For more information about dashboards in Cloud Monitoring, see Dashboards and charts.

For more information about using the Integrations page, see Manage integrations.

Install alerting policies

Alerting policies instruct Cloud Monitoring to notify you when specified conditions occur. The Vault integration includes one or more alerting policies for you to use. You can view and install these alerting policies from the Integrations page in Monitoring.

To view the descriptions of available alerting policies and install them, do the following:

  1. In the Google Cloud console, go to the  Integrations page:

    Go to Integrations

    If you use the search bar to find this page, then select the result whose subheading is Monitoring.

  2. Locate the entry for Vault and click View Details.
  3. Select the Alerts tab. This tab provides descriptions of available alerting policies and provides an interface for installing them.
  4. Install alerting policies. Alerting policies need to know where to send notifications that the alert has been triggered, so they require information from you for installation.

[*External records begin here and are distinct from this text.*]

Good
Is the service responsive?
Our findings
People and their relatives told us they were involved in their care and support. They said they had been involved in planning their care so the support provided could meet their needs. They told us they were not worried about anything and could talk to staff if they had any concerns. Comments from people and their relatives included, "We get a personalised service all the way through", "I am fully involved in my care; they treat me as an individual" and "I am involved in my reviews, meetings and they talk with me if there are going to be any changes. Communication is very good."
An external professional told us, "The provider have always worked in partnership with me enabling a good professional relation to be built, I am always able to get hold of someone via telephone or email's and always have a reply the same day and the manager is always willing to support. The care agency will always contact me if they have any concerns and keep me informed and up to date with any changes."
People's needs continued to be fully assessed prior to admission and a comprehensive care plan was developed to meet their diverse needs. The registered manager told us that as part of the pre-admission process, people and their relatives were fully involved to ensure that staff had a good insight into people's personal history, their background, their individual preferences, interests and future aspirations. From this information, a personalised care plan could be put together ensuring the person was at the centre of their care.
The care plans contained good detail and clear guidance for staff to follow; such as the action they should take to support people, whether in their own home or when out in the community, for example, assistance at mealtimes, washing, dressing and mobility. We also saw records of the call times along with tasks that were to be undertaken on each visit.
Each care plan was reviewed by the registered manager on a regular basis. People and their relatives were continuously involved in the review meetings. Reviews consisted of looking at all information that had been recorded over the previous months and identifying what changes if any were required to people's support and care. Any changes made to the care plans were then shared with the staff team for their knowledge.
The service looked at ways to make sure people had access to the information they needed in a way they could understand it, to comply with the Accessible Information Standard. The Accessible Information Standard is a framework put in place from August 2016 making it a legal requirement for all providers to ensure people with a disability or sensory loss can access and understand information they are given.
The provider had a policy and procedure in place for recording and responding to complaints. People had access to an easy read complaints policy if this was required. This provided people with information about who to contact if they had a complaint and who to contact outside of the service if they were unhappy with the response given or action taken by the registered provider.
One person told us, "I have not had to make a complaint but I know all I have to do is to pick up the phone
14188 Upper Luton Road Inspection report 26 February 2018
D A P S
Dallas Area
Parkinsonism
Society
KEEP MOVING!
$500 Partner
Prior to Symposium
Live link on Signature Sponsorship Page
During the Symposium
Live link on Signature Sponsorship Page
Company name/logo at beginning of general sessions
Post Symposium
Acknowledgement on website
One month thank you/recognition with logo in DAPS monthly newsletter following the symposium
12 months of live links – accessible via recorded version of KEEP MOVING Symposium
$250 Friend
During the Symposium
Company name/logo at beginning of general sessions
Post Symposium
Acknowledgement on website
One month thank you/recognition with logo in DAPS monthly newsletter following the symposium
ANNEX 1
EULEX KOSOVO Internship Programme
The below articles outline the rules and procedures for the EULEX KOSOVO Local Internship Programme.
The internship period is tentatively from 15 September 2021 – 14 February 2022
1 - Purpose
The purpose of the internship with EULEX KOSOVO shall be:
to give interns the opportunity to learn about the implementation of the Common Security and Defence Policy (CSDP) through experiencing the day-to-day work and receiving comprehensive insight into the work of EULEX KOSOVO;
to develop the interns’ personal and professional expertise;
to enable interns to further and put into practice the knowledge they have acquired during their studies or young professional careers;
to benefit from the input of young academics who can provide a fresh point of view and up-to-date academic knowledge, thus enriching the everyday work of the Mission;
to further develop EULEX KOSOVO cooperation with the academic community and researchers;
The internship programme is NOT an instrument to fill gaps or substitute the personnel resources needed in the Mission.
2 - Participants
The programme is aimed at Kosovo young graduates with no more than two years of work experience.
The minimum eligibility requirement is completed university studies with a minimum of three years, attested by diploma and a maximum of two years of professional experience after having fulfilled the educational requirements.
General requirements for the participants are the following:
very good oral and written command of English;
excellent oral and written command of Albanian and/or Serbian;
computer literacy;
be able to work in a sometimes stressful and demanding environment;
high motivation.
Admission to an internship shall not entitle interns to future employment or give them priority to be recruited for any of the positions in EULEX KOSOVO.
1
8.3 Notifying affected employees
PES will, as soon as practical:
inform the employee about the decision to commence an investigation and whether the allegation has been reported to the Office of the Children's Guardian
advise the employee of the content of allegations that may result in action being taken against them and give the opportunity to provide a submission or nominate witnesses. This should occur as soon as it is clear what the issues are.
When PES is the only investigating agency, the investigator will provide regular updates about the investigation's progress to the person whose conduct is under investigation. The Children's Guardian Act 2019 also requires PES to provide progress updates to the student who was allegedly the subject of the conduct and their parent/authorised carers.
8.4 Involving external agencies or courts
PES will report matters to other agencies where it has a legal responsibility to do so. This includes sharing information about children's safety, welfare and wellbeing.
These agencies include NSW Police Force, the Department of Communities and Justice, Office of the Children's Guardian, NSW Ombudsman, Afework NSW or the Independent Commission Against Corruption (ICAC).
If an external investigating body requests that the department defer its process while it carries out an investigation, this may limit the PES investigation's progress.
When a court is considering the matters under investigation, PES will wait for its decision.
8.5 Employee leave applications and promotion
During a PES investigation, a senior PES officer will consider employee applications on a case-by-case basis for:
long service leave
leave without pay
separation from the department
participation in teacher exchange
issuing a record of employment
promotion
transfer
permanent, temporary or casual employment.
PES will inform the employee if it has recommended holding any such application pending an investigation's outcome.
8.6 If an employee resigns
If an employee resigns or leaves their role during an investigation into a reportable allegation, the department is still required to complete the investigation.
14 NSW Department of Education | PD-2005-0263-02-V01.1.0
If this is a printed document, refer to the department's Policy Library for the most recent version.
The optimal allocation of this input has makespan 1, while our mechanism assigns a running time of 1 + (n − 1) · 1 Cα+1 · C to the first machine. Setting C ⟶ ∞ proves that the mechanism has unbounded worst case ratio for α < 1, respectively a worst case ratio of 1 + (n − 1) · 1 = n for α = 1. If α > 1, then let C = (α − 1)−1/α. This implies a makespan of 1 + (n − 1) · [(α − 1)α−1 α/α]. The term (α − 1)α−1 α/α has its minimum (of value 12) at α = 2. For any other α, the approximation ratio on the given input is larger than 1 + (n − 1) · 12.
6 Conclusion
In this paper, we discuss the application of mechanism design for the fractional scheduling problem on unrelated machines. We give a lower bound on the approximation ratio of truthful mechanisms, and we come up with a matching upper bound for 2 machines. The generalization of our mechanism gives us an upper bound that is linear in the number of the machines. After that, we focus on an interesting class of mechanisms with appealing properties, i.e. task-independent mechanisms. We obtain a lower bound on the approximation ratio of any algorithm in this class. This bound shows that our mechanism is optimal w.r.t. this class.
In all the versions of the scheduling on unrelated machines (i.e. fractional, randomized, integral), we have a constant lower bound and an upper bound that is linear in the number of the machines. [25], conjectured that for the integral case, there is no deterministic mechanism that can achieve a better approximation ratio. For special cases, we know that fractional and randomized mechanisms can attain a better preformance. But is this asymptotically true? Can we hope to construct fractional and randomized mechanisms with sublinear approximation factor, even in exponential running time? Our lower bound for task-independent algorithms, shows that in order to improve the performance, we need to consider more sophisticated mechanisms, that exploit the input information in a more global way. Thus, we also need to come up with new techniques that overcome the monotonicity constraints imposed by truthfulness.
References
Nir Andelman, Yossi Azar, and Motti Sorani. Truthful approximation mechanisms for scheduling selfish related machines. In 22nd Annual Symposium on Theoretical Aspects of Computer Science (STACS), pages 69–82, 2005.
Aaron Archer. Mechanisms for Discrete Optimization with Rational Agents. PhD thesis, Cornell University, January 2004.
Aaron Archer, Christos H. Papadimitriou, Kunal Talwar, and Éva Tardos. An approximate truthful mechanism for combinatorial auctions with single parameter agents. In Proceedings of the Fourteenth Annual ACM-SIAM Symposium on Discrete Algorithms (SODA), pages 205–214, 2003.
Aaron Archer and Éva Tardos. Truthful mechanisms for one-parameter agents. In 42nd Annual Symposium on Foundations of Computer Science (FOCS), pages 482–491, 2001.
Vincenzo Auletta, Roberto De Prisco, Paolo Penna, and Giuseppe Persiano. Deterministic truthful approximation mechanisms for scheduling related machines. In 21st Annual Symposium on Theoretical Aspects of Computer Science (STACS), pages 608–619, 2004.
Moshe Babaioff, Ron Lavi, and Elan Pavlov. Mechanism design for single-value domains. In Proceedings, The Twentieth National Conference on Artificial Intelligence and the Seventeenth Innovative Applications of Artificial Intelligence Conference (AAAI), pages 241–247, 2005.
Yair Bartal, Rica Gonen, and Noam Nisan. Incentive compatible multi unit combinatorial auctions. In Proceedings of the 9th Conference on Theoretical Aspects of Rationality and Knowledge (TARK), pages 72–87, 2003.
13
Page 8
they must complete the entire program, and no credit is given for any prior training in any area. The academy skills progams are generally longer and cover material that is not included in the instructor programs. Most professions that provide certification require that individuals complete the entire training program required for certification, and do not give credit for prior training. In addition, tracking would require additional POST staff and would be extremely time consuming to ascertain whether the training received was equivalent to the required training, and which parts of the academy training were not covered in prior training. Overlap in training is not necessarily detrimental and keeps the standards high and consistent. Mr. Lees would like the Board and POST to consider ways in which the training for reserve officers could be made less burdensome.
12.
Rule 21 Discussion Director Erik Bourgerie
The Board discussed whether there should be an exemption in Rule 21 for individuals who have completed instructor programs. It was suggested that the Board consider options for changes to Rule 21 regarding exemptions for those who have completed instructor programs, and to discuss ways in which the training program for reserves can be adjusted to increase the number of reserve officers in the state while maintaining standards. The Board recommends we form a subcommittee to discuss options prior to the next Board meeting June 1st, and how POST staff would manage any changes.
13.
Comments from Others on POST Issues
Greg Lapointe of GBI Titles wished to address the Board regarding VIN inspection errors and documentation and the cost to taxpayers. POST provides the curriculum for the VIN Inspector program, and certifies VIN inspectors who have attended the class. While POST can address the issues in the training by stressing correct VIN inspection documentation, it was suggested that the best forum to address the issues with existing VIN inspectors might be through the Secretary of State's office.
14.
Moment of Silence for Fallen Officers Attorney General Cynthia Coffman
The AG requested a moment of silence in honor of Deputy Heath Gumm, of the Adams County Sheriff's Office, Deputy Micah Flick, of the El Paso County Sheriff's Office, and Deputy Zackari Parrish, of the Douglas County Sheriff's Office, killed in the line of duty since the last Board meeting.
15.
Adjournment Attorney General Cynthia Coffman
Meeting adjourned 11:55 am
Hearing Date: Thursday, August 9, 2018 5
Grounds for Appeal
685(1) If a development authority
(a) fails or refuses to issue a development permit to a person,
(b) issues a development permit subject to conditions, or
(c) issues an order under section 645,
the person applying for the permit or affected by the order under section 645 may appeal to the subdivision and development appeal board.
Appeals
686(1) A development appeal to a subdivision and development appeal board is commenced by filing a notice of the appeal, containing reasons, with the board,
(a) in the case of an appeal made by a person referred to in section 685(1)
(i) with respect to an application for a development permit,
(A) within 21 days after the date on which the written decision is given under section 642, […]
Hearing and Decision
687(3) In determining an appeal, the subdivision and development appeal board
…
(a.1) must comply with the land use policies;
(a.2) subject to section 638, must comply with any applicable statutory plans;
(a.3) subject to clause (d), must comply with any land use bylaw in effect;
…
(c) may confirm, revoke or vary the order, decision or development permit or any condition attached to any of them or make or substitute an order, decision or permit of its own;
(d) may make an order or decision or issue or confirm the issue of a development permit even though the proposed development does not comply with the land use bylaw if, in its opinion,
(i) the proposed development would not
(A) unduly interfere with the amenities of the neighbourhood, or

To install alerting policies, do the following:
    1. From the list of available alerting policies, select those that you want to install.
    2. In the Configure notifications section, select one or more notification channels. You have the option to disable the use of notification channels, but if you do, then your alerting policies fire silently. You can check their status in Monitoring, but you receive no notifications.

      For more information about notification channels, see Manage notification channels.

    3. Click Create Policies.

For more information about alerting policies in Cloud Monitoring, see Introduction to alerting.

For more information about using the Integrations page, see Manage integrations.

What's next

For a walkthrough on how to use Ansible to install the Ops Agent, configure a third-party application, and install a sample dashboard, see the Install the Ops Agent to troubleshoot third-party applications video.